Dad retired to the living-room couch. In his own way, my father knew best, too, and what was best for him was to lie there making believe he was taking a nap. Many years later, he confessed that he’d spent the next hour staring into the armrest, listening and giggling.
It wasn't long before Mom burst back through the door, carrying a thin book against her chest. Her arms were crossed around it, shielding it from my vision. The message was clear: something in that book was dynamite. She summoned me from the television and led me into the bathroom. She lowered the toilet seat lid, and sat on it, gesturing for me to sit on the edge of the bathtub.
This was not as odd a place for an intimate chat as it sounds, because it was the only private area in the entire apartment. In the one bedroom, my sister was already snuggled in for the night, snoring contentedly. In the living-room, where Mom and Dad slept on a fold-out high-rise, Dad was supposedly taking his undisturbable snooze on the couch. The uncleaned detritus from dinner still filled the kitchen, and, anyway, the room's acoustics made noises echo throughout the house; we didn't want to disturb Dad while he was feigning sleep and having a giddy panic.
Mom opened the book. I suppose it was something like What to Tell Your Precocious Nuisance About Sex. But I never knew, because she didn't show me the cover. Nor did she read it directly to me, or even hold up any of the pictures. Instead, she silently skimmed each page, and translated it into Idiotese. After every few pages, she'd add: "Remember, you can only do this if you're married."
I didn't see why I'd want to do it at all. The whole thing struck me as pretty messy. The book — or Mom's rendition of it — suppressed discussion of pleasure or love or emotional gratification of any kind. And that's not the only thing I didn't get. For a long time thereafter, I was under the impression that the man peed into the woman. I suppose the surroundings in which I had learned the information subliminally planted that seed in my head. In any case, the entire procedure sounded pretty inconvenient for both parties.
"You and Dad did that?"
"There's no seed store?"
"No. The seed was in his body."
"So are you telling me there's no seed store anywhere? Anywhere? In the whole world?"
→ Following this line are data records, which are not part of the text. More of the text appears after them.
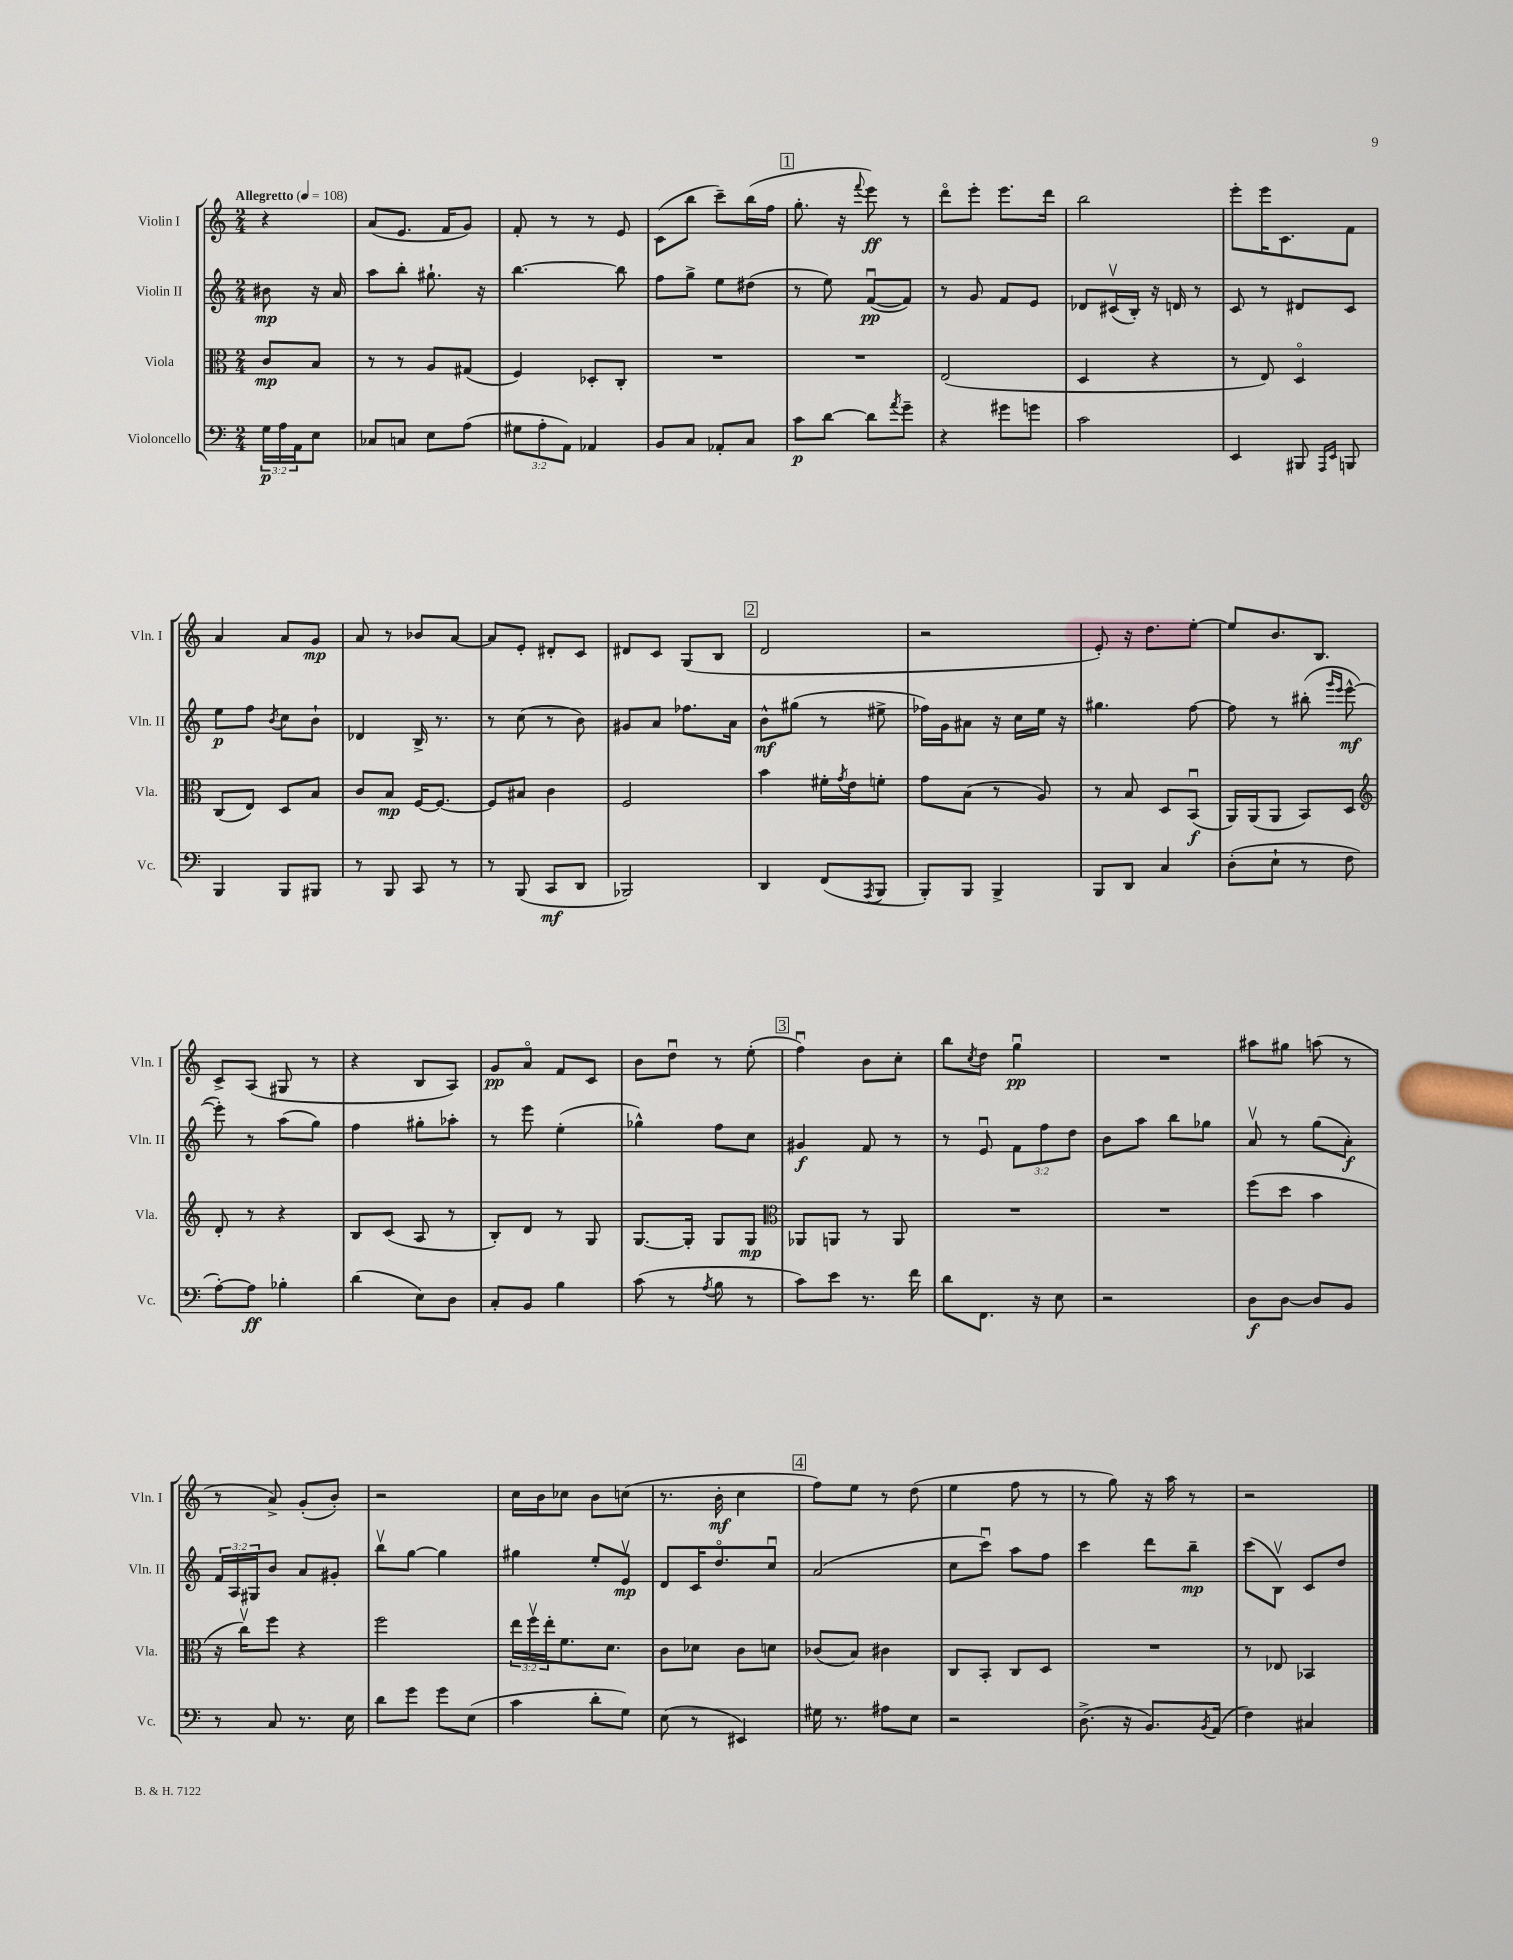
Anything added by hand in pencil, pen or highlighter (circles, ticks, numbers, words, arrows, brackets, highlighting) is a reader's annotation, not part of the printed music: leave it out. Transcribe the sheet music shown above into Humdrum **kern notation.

**kern	**kern	**kern	**kern
*staff4	*staff3	*staff2	*staff1
*clefF4	*clefC3	*clefG2	*clefG2
*k[]	*k[]	*k[]	*k[]
*M2/4	*M2/4	*M2/4	*M2/4
*MM108	*MM108	*MM108	*MM108
24G	8c	8b#	4r
24A	.	.	.
24AA	.	.	.
8E	8B	16r	.
.	.	16a	.
=	=	=	=
8C-	8r	8aa	(8a
8C	8r	8bb'	8.e
8E	8A	8.gg#`	.
.	.	.	16f
(8A	(8G#	.	8g)
.	.	16r	.
=	=	=	=
12G#	4F)	[4.bb	8f'
12A'	.	.	.
.	.	.	8r
12AA)	.	.	.
4AA-	8D-'	.	8r
.	8C'	8bb]	8e
=	=	=	=
8BB	2r	8ff	(8c
8C	.	8gg^	8bb
8AA-'	.	8ee	8ccc~)
8C	.	(8dd#	(16bb
.	.	.	16ff
=	=	=	=
8c	2r	8r	8.gg'
[8d	.	8ee)	.
.	.	.	16r
.	.	.	8qqfff
8d]	.	([8fu	8eee)
8qa	.	.	.
8g~	.	8f])	8r
=	=	=	=
4r	(2E	8r	8dddo
.	.	8g	8eee'
8g#	.	8f	8.eee
8g	.	8e	.
.	.	.	16ddd
=	=	=	=
2c	4D	8d-	2bb
.	.	(16c#v	.
.	.	16B')	.
.	4r	16r	.
.	.	16d	.
.	.	8r	.
=	=	=	=
4EE	8r	8c	8eee'
.	8E)	8r	16eee
.	.	.	8.c
8BBB#	4Do	8d#	.
16qqAAA	.	.	.
16qqEE	.	.	.
8BBB	.	8c	8f
=	=	=	=
4BBB	(8C	8ee	4a
.	8E)	8ff	.
.	.	8qb	.
8BBB	8D	8cc	8a
8BBB#	8B	8b`	8g
=	=	=	=
8r	8c	4d-	8a
8BBB	8B	.	8r
8CC	[16F	16B^	8b-
.	8.F_	8.r	.
8r	.	.	[8a
=	=	=	=
8r	8F]	8r	8a]
(8BBB	8B#	(8cc	8e'
8CC	4c	8r	8d#'
8DD	.	8b)	8c
=	=	=	=
2BBB-)	2F	8g#	8d#
.	.	8a	8c
.	.	8.ff-	(8G
.	.	.	8B
.	.	16a	.
=	=	=	=
4DD	4b	8b^^	2d
.	.	(8gg#	.
(8FF	16f#'	8r	.
.	8qg	.	.
.	16e	.	.
8qAAA	.	.	.
8BBB	8f'	8ee#^	.
=	=	=	=
8BBB')	8g	16ff-)	2r
.	.	16g	.
8BBB	(8B	8a#	.
4BBB^	8r	16r	.
.	.	16cc	.
.	8A)	16ee	.
.	.	16r	.
=	=	=	=
8BBB	8r	4.gg#	8e')
8DD	8B	.	16r
.	.	.	8.dd
4C	8D	.	.
.	(8BBu	[8ff	[8ee'
=	=	=	=
(8D'	16AA)	8ff]	8ee]
.	(16AA	.	.
8E`	8AA	8r	8.b
8r	8BB)	(8bb#'	.
.	.	.	8.B
.	.	16qqggg	.
.	.	16qqeee	.
8F	8D	[8eee^^	.
=	=	=	=
*	*clefG2	*	*
[8A')	8d'	8eee'])	8c^
8A]	8r	8r	(8A
4B-'	4r	(8aa	8G#
.	.	8gg)	8r
=	=	=	=
(4d	8B	4ff	4r
.	(8c	.	.
8E)	8A	8gg#'	8B
8D	8r	8aa-'	8A)
=	=	=	=
8C'	8B')	8r	8g
8BB	8d	8eee	8ao
4B	8r	(4ee'	8f
.	8G	.	8c
=	=	=	=
(8c	[8.G	4gg-^^)	8b
8r	.	.	8ddu
.	16G']	.	.
8qA	.	.	.
8B	8G	8ff	8r
8r	8G	8cc	(8ee'
=	=	=	=
*	*clefC3	*	*
8c)	8AA-	4g#	4ffu)
8e	8AA	.	.
8.r	8r	8f	8b
.	8AA	8r	8cc'
16f	.	.	.
=	=	=	=
8d	2r	8r	8bb
.	.	.	8qcc
8.FF	.	8eu	8dd
.	.	12f	4ggu
16r	.	.	.
.	.	12ff	.
8E	.	.	.
.	.	12dd	.
=	=	=	=
2r	2r	8b	2r
.	.	8aa	.
.	.	8bb	.
.	.	8gg-	.
=	=	=	=
8D	(8ff	8av	8aa#
[8D	8dd	8r	8gg#
8D]	4b	(8gg	(8aa
8BB	.	8a')	8r
=	=	=	=
8r	16r	24f	8r
.	.	24A	.
.	16ccv)	.	.
.	.	24G#	.
8C	8ff	8b	8a^)
8.r	4r	8a	(8g'
.	.	8g#'	8b')
16E	.	.	.
=	=	=	=
8d	2ff	8bbv	2r
8g	.	[8gg	.
8g	.	4gg]	.
(8E	.	.	.
=	=	=	=
4c	24ee	4gg#	16cc
.	24ffv	.	.
.	.	.	16b
.	24ee'	.	.
.	8.f	.	8cc-
8d'	.	8ee'	8b
.	8.d	.	.
8G)	.	8ev	(8cc
=	=	=	=
(8E	8c	8d	8.r
8r	8d-	16c	.
.	.	8.ddo	16b'
4EE#)	8c	.	4cc
.	8d	8ccu	.
=	=	=	=
16G#	(8c-	(2a	8ff)
8.r	.	.	.
.	8B)	.	8ee
8A#	4c#	.	8r
8E	.	.	(8dd
=	=	=	=
2r	8C	8cc	4ee
.	8BB'	8cccu)	.
.	8C	8aa	8ff
.	8D	8ff	8r
=	=	=	=
(8.D^	2r	4ccc	8r
.	.	.	8gg)
16r	.	.	.
8.BB)	.	8ddd	16r
.	.	.	16aa
.	.	8bb~	8r
8qBB	.	.	.
(16AA	.	.	.
=	=	=	=
4F)	8r	(8ccc	2r
.	8E-	8Bv)	.
4C#	4BB-	8c	.
.	.	8dd	.
==	==	==	==
*-	*-	*-	*-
"Uh-huh. This is what married people do here, and in Europe, and in Africa, and all over."
That sounded like baloney to me. "Nanny did it, too?"
"Yeah, Nanny, too. Everybody. But remember, you have to be married." The skeptic in me kicked into high gear. There was no way that Nanny ever did that. "I can't believe there's no seed store. Are you positive?"
"What a gyp."
But it wasn't enough of a gyp to keep me from passing it on to all my friends. The very next day, I began holding forth to any kid who would listen. "Hey, guess what? There's no seed store." For a while, I had the reputation among my friends' mothers as the worst influence in the entire neighborhood, the pervert of the playground.
Most of the kids didn't believe me; about six of them grabbed each other's hands to form a circle, and danced around me, chanting "penis and vagina, penis and vagina." Jerry reached into his pants, felt himself carefully, and screamed at me, "You're lying. There's no seeds in it." Shelley’s mother never forgave me. She’s convinced to this day that he still wouldn’t know the facts of life if I hadn’t spilled the beans to him while we were riding on the seesaw.
Weeks went by, and Dad didn't say anything at all to me about my lesson. Then one night, out of the blue, he asked, "So Mom wised you up? About the seeds?"
"Yeah," I answered.
"There's more," he said, and winked. "Remind me to tell you when you're older."
"After I'm married?" I asked.
"Maybe a little bit before," he replied.
"Not today, OK? I need to take a nap."